──────── PROVIDED TEXT ────────

Michael Buckbee
23 Sep 2024
Pssst - want to skip right to the chart? click here
We're Wafris, an open-source web application firewall company that, among other frameworks, ships a Rails middleware client.
At launch, the v1 client required a local Redis datastore to be deployed with your app. We're now releasing v2 of our Rails client which uses SQLite as the backing datastore.
This article covers the decision-making that went into our migration from Redis to SQLite, performance considerations, and architectural changes. Continue reading this if you're interested in the decision-making that went into our migration to SQLite from Redis for our clients (the deployed middleware)
These data stores are not drop-in replacements, and if you try to do that, you'll have a bad time. This article walks through the testing and decision-making that went into rearchitecting our v1 Redis-based client to our v2 SQLite-based client.
Since day one of Wafris, our goal has been to make it as easy as possible for developers to protect their sites.
But our v1 has had mixed results in delivering on that promise. We made what we thought at the time was a solid choice to back the Wafris client with a user-owned (bring your own) Redis datastore.
Partially, this was due to our having come up in the Heroku ecosystem, where Redis is an easy click away to get going and deployed in such a way that it's easy to access remotely. We also looked at successful projects like Sidekiq, which had a similar model.
If we're trying to make things easy on you, we shouldn't casually make you a Redis database admin in the process.
But the ecosystem is much larger than that, and many of our users encountered Redis deployment issues that were difficult to debug and fix.
In other words, if we're trying to make things easy on you, we shouldn't casually make you a Redis database admin in the process.
Further, when we exhibited at RailsWorld 2023, there was a definite "blood in the water" vibe regarding Redis and the assumption that you'd automatically need a Redis server running alongside your Rails application.
While Redis is "fast" in comparison to traditional RDBMS, it's still a database that you have to manage connections, memory, processes, etc., which introduces more brittleness into the stack (the opposite of what we're trying to achieve).

──────── GIVEN DATA ────────

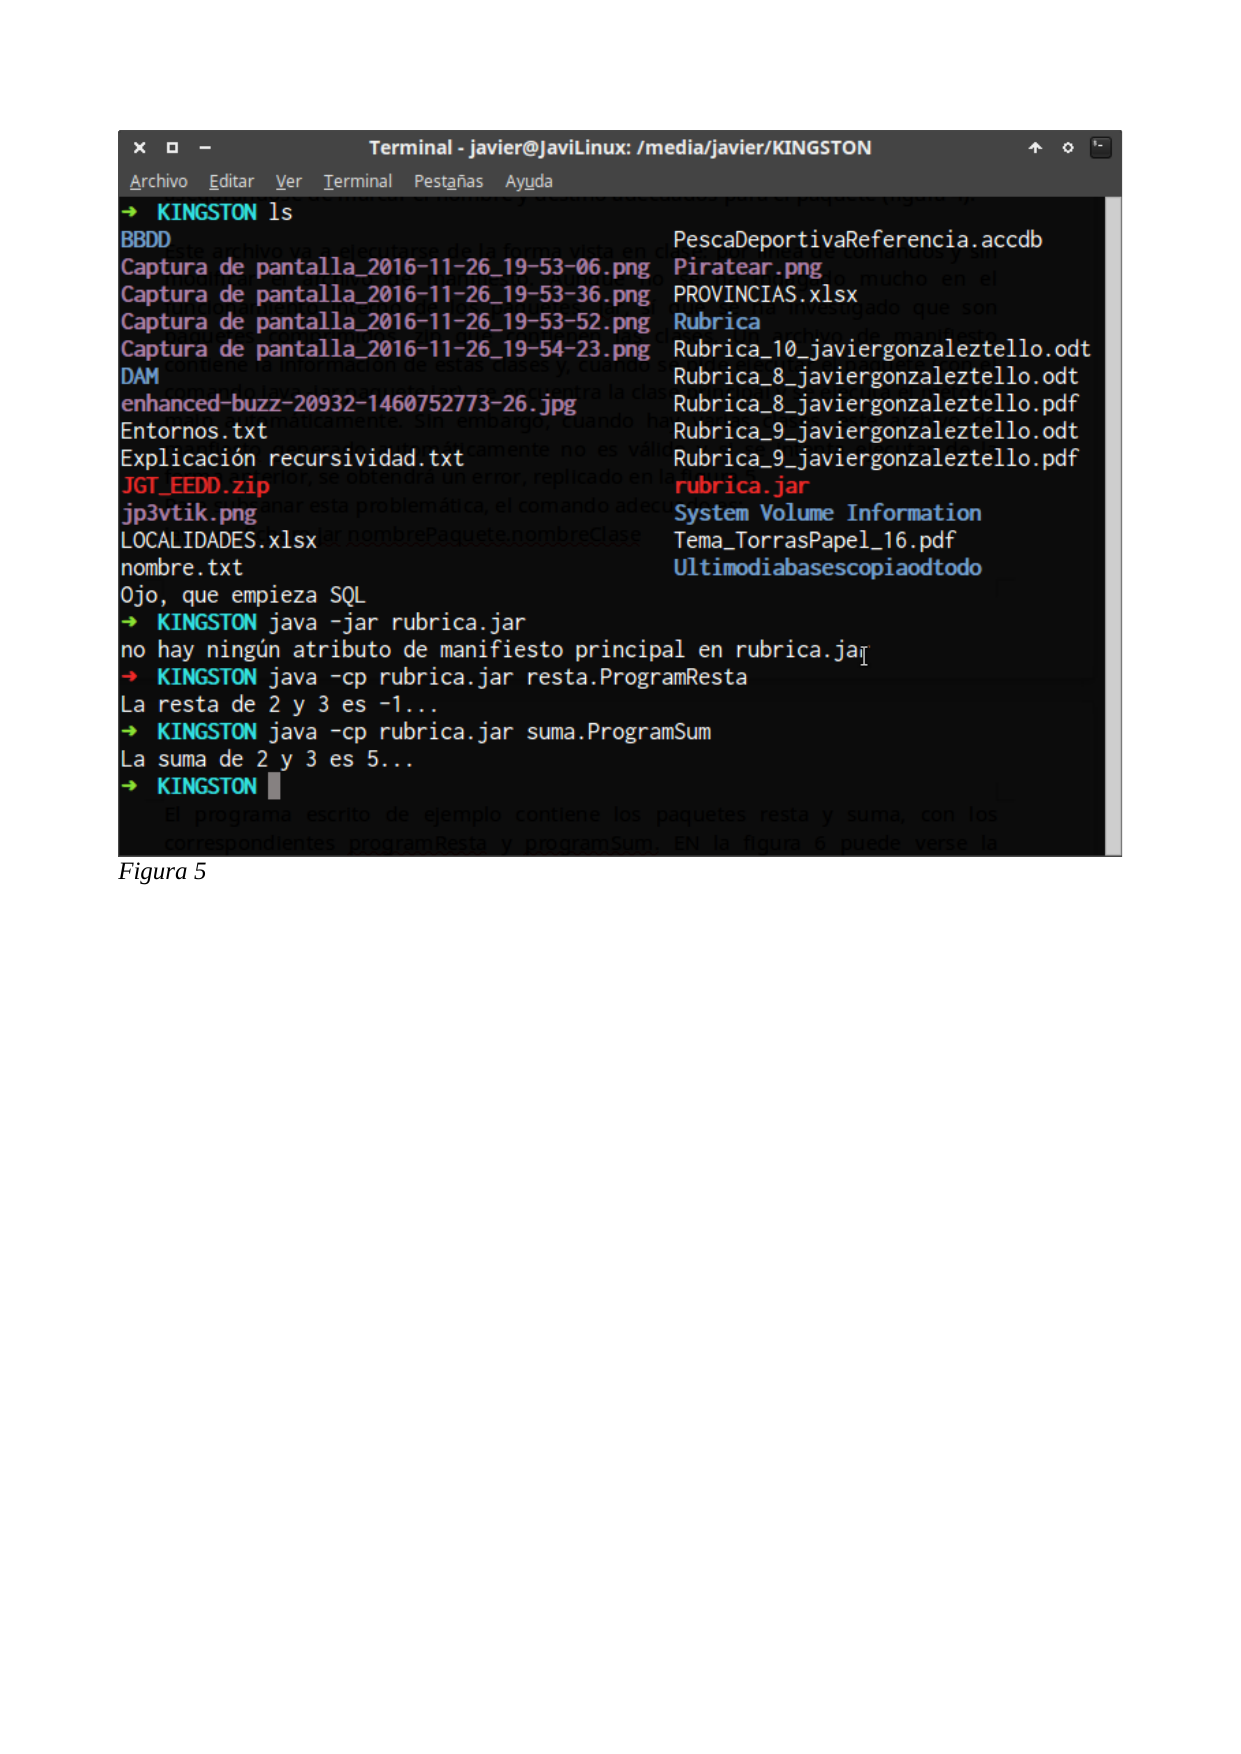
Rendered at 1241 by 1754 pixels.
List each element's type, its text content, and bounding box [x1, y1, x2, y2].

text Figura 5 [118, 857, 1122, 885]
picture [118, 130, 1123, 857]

────────

[WORK TO COMPLETE]:
Rewrite the paragraph beginning "Partially, this was due to" in the article above on moving Wafris from Redis to SQLite as a short bulleted list that keeps its main facts.

[ANSWER FOR THIS EXERCISE]:
- The choice came partly from the team having come up in the Heroku ecosystem.
- In that ecosystem, Redis is an easy click away to get going and is deployed so it is easy to access remotely.
- The team also looked at successful projects like Sidekiq, which had a similar model.